== Source text ==
---+---
6to4 status (again)

Eric Vyncke (evyncke) evyncke at cisco.com
Fri Mar 1 16:29:16 CET 2013


And now, with the 100.64.0.0/10 being deployed, I wonder how many CPE will believe that have a public IPv4 address and start behaving as a 6to4 relay...

Beside looking at the CGN logs, I wonder how we could measure those really fake 6to4 addresses (hummm I will modify my fake BitTorrent client to see how many of those addresses are 'used')

-éric

From: ipv6-ops-bounces+evyncke=cisco.com at lists.cluenet.de [mailto:ipv6-ops-bounces+evyncke=cisco.com at lists.cluenet.de] On Behalf Of Tim Chown
Sent: vendredi 1 mars 2013 07:03
To: Brzozowski, John Jason
Cc: Ole Troan; IPv6 Ops list; Ignatios Souvatzis
Subject: Re: 6to4 status (again)

On 1 Mar 2013, at 14:46, "Brzozowski, John Jason" <jjmb at jjmb.com<mailto:jjmb at jjmb.com>> wrote:

Oh btw not everyone will turn their relays off. Someone will try to be a hero. :)
In the early days the hero was SWITCH. But I refer you to Batman on the topic of heroes :)

Anyway, it would be great to get a list of, as Brian puts it, 'legacy' equipment that is doing this, or of specific applications that may be doing so (e.g. maybe P2P on certain platforms). Any intel from John or elsewhere would be really interesting.

I know a significant number of Apple Airport Extremes were 'guilty' a few years ago, but updates were made available for that. Whether those were applied automatically or otherwise is another question.
---+---
== Information provided ==
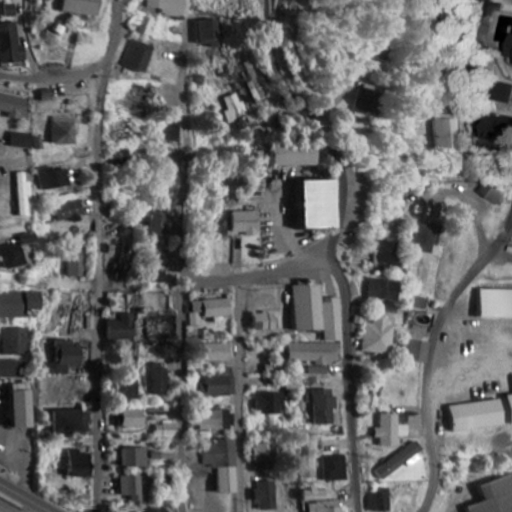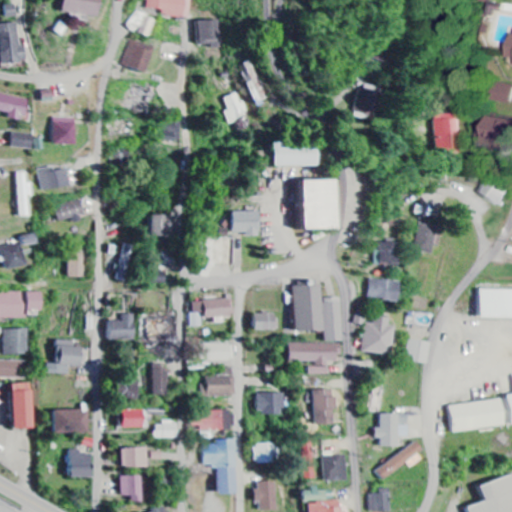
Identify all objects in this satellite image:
---+---
== Problem set ==
**a)** Answer these questions from the 6to4 email thread:
(i) Which address block does Eric say is being deployed?
(ii) Who was the hero in the early days, according to Tim Chown?
(iii) Which equipment was 'guilty' a few years ago in significant numbers?
**b)** Please carry on the 6to4 email thread from its last sentence.
The data has no connection to the text.

== Answers to the exercises ==
**a)**
(i) 100.64.0.0/10
(ii) SWITCH
(iii) Apple Airport Extremes

**b)**
Tim


On Mar 1, 2013 8:20 AM, "Tim Chown" <tjc at ecs.soton.ac.uk<mailto:tjc at ecs.soton.ac.uk>> wrote:
On Fri, Mar 1, 2013 at 8:00 AM, Ole Troan <ot at cisco.com<mailto:ot at cisco.com>> wrote:
John,

> Ole we actually have experience that tells us it would be bad if we turned our relays.  Some streaming service experience is already not optimal over 6to4 using our relays largely related to the protocol not the relays themselves.  Turning ours down would result in the use of a single 6to4 relay on someone else's network.  Further this relay is hosted by a university.  For now we think it makes more sense to keep our running and encourage client side disablement until there is ~0 bits over 6to4.
yep, I understand the choice and what bind you're in.
my hope was that everyone, including the university would stop their 6to4 public relays.

Well that university should quickly spot the 'DoS' that would suddenly hit it, and also turn the relay service off.

The whole turn-off could ripple through the net in a couple of weeks, with luck :)

The question really is how many systems are using 6to4 by choice? If it's an issue with address selection where native IPv4 and 6to4 exist, then that should be fixed, else the relays will always be needed.

The geeks who want IPv6 can surely use tunnel brokers.

Tim


-------------- next part --------------
An HTML attachment was scrubbed...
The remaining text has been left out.